> **Brief 1**
Could you rewrite the listing below with "오시는길" replaced by "찾아오시는 길" everywhere it appears, changing nothing else, and leave the pictures out of your answer?

> **Selected passage**
★ ★ ★ ★ ★ ★ ★
In primal-dual optimization methods, the dual variables, also known as Lagrange multipliers, provide valuable insights into the marginal effect of constraints on the objective function. These variables represent the shadow price of a given constraint, such as a city’s budget, quantifying how much the total objective would improve if that budget were increased by one unit.

One of the reasons for the popularity of ADMM is that the $\mathbf{b}$ update step can be implemented in parallel. Although this step uses variables from the previous iteration, within this step, all the per-city problems can be optimized in parallel. JAX primitives lends itself well to a high-performance implementation of ADMM. We can easily perform the per-city update in parallel with vmap, use lax.scan for loops with state, and jit for computation heavy functions.

With that being said, the implementation is fairly straightforward. The ADMM algorithm is implemented via ADMMAlgorithm and is stateless. It takes state and a step function and then operates on this state. For each step, the algorithm outputs a new state. We can then run the algorithm for $n$ steps and accumulate the results. Moreover, the step function is JIT compiled so the XLA compiler traces and optimizes all the function therein.
★ ★ ★ ★ ★ ★ ★
> **Raw data**
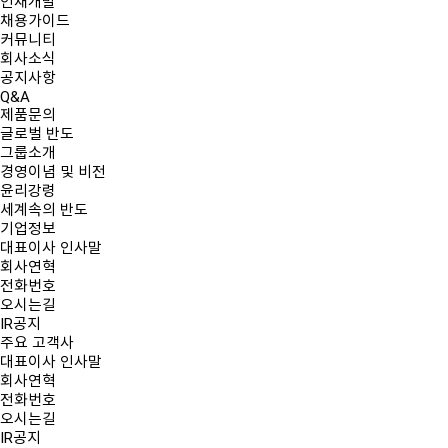
인재개발
채용가이드
커뮤니티
회사소식
공지사항
Q&A
제품문의
글로벌 반도
그룹소개
경영이념 및 비전
윤리강령
세계속의 반도
기업정보
대표이사 인사말
회사연혁
전화번호
오시는길
IR공지
주요 고객사
대표이사 인사말
회사연혁
전화번호
오시는길
IR공지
★ ★ ★ ★ ★ ★ ★
> **Brief 2**
In the ADMM passage, which JAX primitive performs the per-city update in parallel?

> **Task solution 1**
인재개발
채용가이드
커뮤니티
회사소식
공지사항
Q&A
제품문의
글로벌 반도
그룹소개
경영이념 및 비전
윤리강령
세계속의 반도
기업정보
대표이사 인사말
회사연혁
전화번호
찾아오시는 길
IR공지
주요 고객사
대표이사 인사말
회사연혁
전화번호
찾아오시는 길
IR공지

> **Task solution 2**
vmap